Friday, 29 December 2006

Default Charges - Citicards under fire

The Consumer Action Group report that a judge has found Citibank's default charges of £12 excessive and that they cannot justify fees in excess of £8. In an action brought by a Consumer Action Group user, the judge told Citicards that their current £12 charge was 'plucked out of thin air'. He went onto compare a default charge with the cost of sending out a solictors letter and concluded that a fee of only £8 could be justified. Given the use of automated systems, even that level of charge is open to challenge, but there has been little success to date in getting lenders to disclose the full details behind their charging policies.

Despite the OFT's much vaunted intervention to reduce credit card default charges to no more than £12, it continues to fail to take legal action against lenders to establish the true costs of default. Lenders, in the meantime, continue to charge multiple fees in order to increase their profits. So, a borrower that goes over their credit limit, fails to make the required repayment, and bounces a cheque would actually incur three separate £12 charges totalling £36.

In correspondence to Debt on our Doorstep in October 2006, the OFT stated that "...we will not investigate further a single default charge of £12 or less, but dual fees totalling more than that, flowing from a single instance of default, may merit further investigation."

Despite this statement, no action has been taken and no undertakings obtained from lenders to stop this practice.

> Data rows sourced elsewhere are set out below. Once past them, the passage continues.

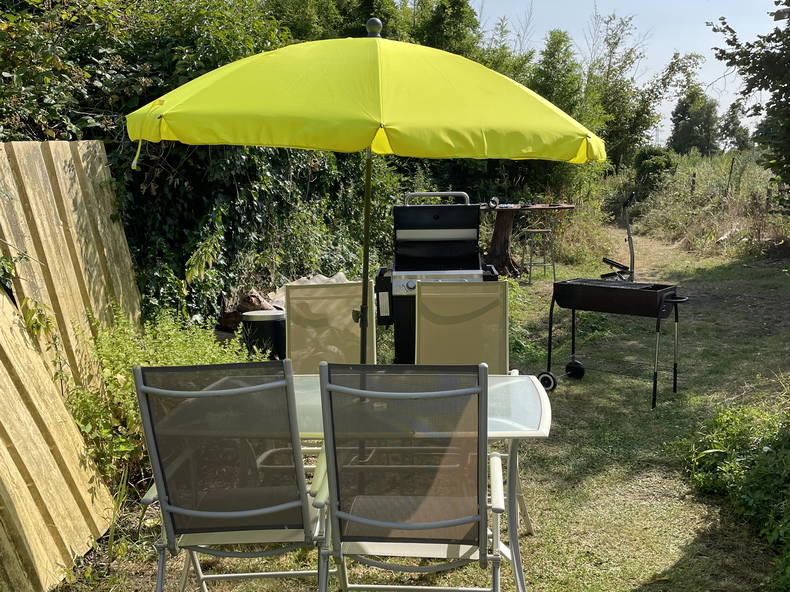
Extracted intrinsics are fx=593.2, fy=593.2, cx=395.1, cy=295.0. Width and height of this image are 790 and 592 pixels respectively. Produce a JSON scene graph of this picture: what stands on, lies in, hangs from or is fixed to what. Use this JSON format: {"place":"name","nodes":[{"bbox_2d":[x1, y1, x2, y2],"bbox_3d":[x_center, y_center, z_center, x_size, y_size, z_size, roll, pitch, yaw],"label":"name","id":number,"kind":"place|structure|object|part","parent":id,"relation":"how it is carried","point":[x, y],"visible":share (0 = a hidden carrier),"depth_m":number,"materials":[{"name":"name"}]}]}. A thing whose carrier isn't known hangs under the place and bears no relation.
{"place":"outdoors","nodes":[
{"label":"outdoors","id":0,"kind":"place"},
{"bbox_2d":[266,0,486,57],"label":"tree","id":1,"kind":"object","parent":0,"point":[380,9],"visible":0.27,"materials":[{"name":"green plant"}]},
{"bbox_2d":[41,222,789,591],"label":"lawn","id":2,"kind":"structure","parent":0,"point":[666,559],"materials":[{"name":"green plant"}]},
{"bbox_2d":[0,140,138,591],"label":"wooden fence","id":3,"kind":"object","parent":2,"relation":"on","point":[71,499],"visible":0.85,"depth_m":3.29,"materials":[{"name":"brown wood"}]},
{"bbox_2d":[66,305,264,485],"bbox_3d":[-1.454,0.599,3.744,1.299,1.040,1.339,0,11,3],"label":"shrub","id":4,"kind":"object","parent":2,"relation":"on","point":[128,408],"visible":0.42,"depth_m":3.52,"materials":[{"name":"green plant"}]},
{"bbox_2d":[0,0,408,331],"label":"ivy hedge","id":5,"kind":"object","parent":2,"relation":"on","point":[146,189],"visible":0.51,"depth_m":5.55,"materials":[{"name":"green plant"}]},
{"bbox_2d":[128,362,331,591],"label":"folding chair","id":6,"kind":"object","parent":2,"relation":"on","point":[242,513],"visible":0.94,"depth_m":1.94,"materials":[{"name":"metal"}]},
{"bbox_2d":[216,289,278,330],"bbox_3d":[-1.535,0.198,6.368,0.681,0.511,0.590,5,12,24],"label":"log","id":7,"kind":"object","parent":2,"relation":"on","point":[259,300],"visible":0.49,"depth_m":6.21,"materials":[{"name":"brown wood"}]},
{"bbox_2d":[241,310,285,359],"bbox_3d":[-1.178,0.400,5.447,0.434,0.521,0.431,8,14,37],"label":"bin","id":8,"kind":"object","parent":2,"relation":"on","point":[265,327],"visible":0.67,"depth_m":5.23,"materials":[{"name":"black plastic"}]},
{"bbox_2d":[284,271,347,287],"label":"white bag","id":9,"kind":"object","parent":2,"relation":"on","point":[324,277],"visible":0.2,"depth_m":6.49,"materials":[{"name":"white plastic"}]},
{"bbox_2d":[283,280,377,371],"bbox_3d":[-0.368,0.530,3.226,0.575,1.139,0.812,0,11,3],"label":"folding chair","id":10,"kind":"object","parent":2,"relation":"on","point":[334,287],"visible":0.54,"depth_m":3.36,"materials":[{"name":"beige fabric"}]},
{"bbox_2d":[156,371,551,591],"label":"patio table","id":11,"kind":"object","parent":2,"relation":"on","point":[545,420],"visible":0.35,"depth_m":2.34,"materials":[{"name":"glass"}]},
{"bbox_2d":[129,23,600,363],"bbox_3d":[-0.136,-0.147,2.917,2.093,2.378,1.945,0,11,3],"label":"patio umbrella","id":12,"kind":"object","parent":11,"relation":"in","point":[300,118],"visible":0.92,"depth_m":2.47,"materials":[{"name":"yellow fabric"}]},
{"bbox_2d":[313,364,507,591],"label":"folding chair","id":13,"kind":"object","parent":2,"relation":"on","point":[440,523],"visible":0.99,"depth_m":1.84,"materials":[{"name":"metal"}]},
{"bbox_2d":[372,192,497,362],"bbox_3d":[0.328,-0.072,4.965,0.964,1.541,0.903,0,11,3],"label":"barbecue grill","id":14,"kind":"object","parent":2,"relation":"on","point":[437,218],"visible":0.71,"depth_m":4.83,"materials":[{"name":"black metal"}]},
{"label":"handle","id":15,"kind":"part","parent":14,"relation":"part of","materials":[{"name":"silver metal"}]},
{"bbox_2d":[414,280,509,372],"bbox_3d":[0.355,0.508,3.174,0.561,1.113,0.812,0,11,3],"label":"folding chair","id":16,"kind":"object","parent":2,"relation":"on","point":[501,322],"visible":0.61,"depth_m":3.32,"materials":[{"name":"beige fabric"}]},
{"bbox_2d":[478,200,573,278],"bbox_3d":[1.987,-0.917,10.137,1.886,1.265,1.375,0,11,3],"label":"bar table","id":17,"kind":"object","parent":2,"relation":"on","point":[499,228],"visible":0.75,"depth_m":9.99,"materials":[{"name":"brown wood"}]},
{"bbox_2d":[487,196,499,208],"bbox_3d":[1.529,-1.450,9.280,0.178,0.170,0.174,-4,12,-20],"label":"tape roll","id":18,"kind":"object","parent":17,"relation":"on","point":[493,201],"visible":0.98,"depth_m":9.23,"materials":[{"name":"metal"}]},
{"bbox_2d":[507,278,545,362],"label":"plant","id":19,"kind":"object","parent":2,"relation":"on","point":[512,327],"visible":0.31,"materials":[{"name":"green plant"}]},
{"bbox_2d":[518,226,555,283],"bbox_3d":[2.327,-0.651,9.779,0.497,0.909,0.488,-6,12,-29],"label":"bar stool","id":20,"kind":"object","parent":2,"relation":"on","point":[535,229],"visible":0.97,"depth_m":9.68,"materials":[{"name":"metal"}]},
{"bbox_2d":[539,188,684,407],"bbox_3d":[1.776,-0.011,4.852,1.020,1.665,0.725,8,13,36],"label":"barbecue grill","id":21,"kind":"object","parent":2,"relation":"on","point":[671,300],"visible":0.99,"depth_m":4.74,"materials":[{"name":"black metal"}]},
{"bbox_2d":[600,191,636,281],"bbox_3d":[2.413,-0.408,6.350,0.396,1.277,0.517,7,13,32],"label":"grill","id":22,"kind":"object","parent":21,"relation":"on","point":[630,247],"visible":0.78,"depth_m":6.31,"materials":[{"name":"black metal"}]},
{"bbox_2d":[617,149,789,259],"label":"tall grass","id":23,"kind":"structure","parent":2,"relation":"on","point":[712,236],"materials":[{"name":"green plant"}]},
{"bbox_2d":[678,395,789,591],"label":"shrub","id":24,"kind":"object","parent":2,"relation":"on","point":[753,473],"visible":0.93,"depth_m":3.14,"materials":[{"name":"green plant"}]},
{"bbox_2d":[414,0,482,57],"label":"tree","id":25,"kind":"object","parent":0,"point":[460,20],"visible":0.34,"depth_m":15.78,"materials":[{"name":"green plant"}]},
{"bbox_2d":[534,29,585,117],"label":"tree","id":26,"kind":"object","parent":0,"point":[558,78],"visible":0.51,"depth_m":16.55,"materials":[{"name":"green plant"}]},
{"bbox_2d":[466,0,789,145],"label":"sky","id":27,"kind":"structure","parent":0,"point":[605,14],"materials":[{"name":"blue"}]},
{"bbox_2d":[590,16,706,165],"bbox_3d":[8.891,-7.060,22.876,4.970,7.207,4.924,-8,13,-35],"label":"tree","id":28,"kind":"object","parent":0,"point":[669,68],"visible":0.74,"depth_m":22.34,"materials":[{"name":"green plant"}]},
{"bbox_2d":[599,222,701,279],"label":"dirt path","id":29,"kind":"structure","parent":0,"point":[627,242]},
{"bbox_2d":[632,147,677,196],"bbox_3d":[9.377,-4.367,21.593,1.698,1.937,1.908,0,11,3],"label":"shrub","id":30,"kind":"object","parent":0,"point":[655,166],"visible":0.76,"depth_m":21.17,"materials":[{"name":"green plant"}]},
{"bbox_2d":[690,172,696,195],"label":"fence post","id":31,"kind":"object","parent":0,"point":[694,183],"visible":0.75,"depth_m":18.25,"materials":[{"name":"brown wood"}]},
{"bbox_2d":[667,84,720,154],"label":"tree","id":32,"kind":"object","parent":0,"point":[686,125],"visible":0.85,"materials":[{"name":"green plant"}]},
{"bbox_2d":[726,154,735,192],"bbox_3d":[9.244,-3.158,16.391,0.125,1.441,0.121,3,11,18],"label":"fence post","id":33,"kind":"object","parent":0,"point":[731,166],"visible":0.91,"depth_m":16.33,"materials":[{"name":"brown wood"}]},
{"bbox_2d":[718,100,751,150],"label":"tree","id":34,"kind":"object","parent":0,"point":[727,126],"visible":0.75,"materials":[{"name":"green plant"}]},
{"bbox_2d":[708,0,789,200],"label":"tree","id":35,"kind":"object","parent":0,"point":[785,97],"visible":1,"depth_m":9.15,"materials":[{"name":"green plant"}]},
{"bbox_2d":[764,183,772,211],"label":"fence post","id":36,"kind":"object","parent":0,"point":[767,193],"visible":0.76,"depth_m":14.02,"materials":[{"name":"brown wood"}]},
{"bbox_2d":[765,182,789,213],"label":"wooden fence","id":37,"kind":"object","parent":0,"point":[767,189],"visible":0.75,"depth_m":14.30,"materials":[{"name":"brown wood"}]}
]}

Citibank also adopts the usual sub-prime tactic of removing 'promotional' interest rates if a borrower misses a payment, and reverting agreements to a much higher 'standard rate'. So, for example, although it currently advertises a Platinum card with a 'typical' APR of 17.9%, this would increase to its standard rate of 28% APR if a borrower misses a payment, goes over their credit limit, or breaches the agreement in any other way. This interest rate hike takes place in addition to the £12 fees that are charged. Again, no action appears to be planned by the regulator.